I've been hacking away at this a while to come up with a good solution, but basically, I have a Flash project that has a set of controls on it. When you roll over the controls, the controls will fade in, then when you roll out, they will fade back out again. I have all the controls on a seperate movie clip that has the tweens to handle the roll effect. It would seem like you could just go to the frame where you want to start fading in and place from that on roll_over and the frame to start fading out on roll_out. However, it seems like if you come in before the animation has finished, or roll in from the side of the Flash piece, you get weird effects of it not working correctly.
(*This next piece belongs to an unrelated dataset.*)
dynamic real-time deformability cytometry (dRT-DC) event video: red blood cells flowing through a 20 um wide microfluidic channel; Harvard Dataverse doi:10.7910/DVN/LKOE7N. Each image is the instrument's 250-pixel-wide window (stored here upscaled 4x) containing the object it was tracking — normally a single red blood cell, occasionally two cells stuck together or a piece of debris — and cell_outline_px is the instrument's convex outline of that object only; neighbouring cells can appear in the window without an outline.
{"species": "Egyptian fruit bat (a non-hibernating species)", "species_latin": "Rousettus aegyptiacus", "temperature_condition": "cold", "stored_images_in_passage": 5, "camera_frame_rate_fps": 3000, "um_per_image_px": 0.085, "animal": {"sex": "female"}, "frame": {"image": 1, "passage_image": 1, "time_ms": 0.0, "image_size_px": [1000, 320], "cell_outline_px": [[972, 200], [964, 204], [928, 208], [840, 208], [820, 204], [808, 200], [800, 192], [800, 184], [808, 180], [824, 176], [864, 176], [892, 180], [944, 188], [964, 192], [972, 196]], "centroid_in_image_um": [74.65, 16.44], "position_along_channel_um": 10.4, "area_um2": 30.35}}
My solution is the code below:

function fade_in(evt:MouseEvent) {
    stop();
    if(this.currentFrame == 1 || this.currentFrame == 10) {
     this.gotoAndPlay(1);  
    } else {
     gotoAndStop(10);
    }
}
function fade_out(evt:MouseEvent) {
    stop();
    if(this.currentFrame == 10) {
     this.gotoAndPlay(10);  
    } else {
     gotoAndStop(1);
    }
}

This for the most part solves the buggy issue, but still isn't quite perfect. Does anyone know of a more elegant way of doing this that will reduce the likely hood of a flash bug?

+1  A: 

If you look up TweenLite (blog.greensock.com/tweenliteas3/) you can animate through frames in an as you say "more elegant way" It should be a bit smoother and both functions can be reduced to one or two lines each :D

Use their interactive demo to get an idea how it works.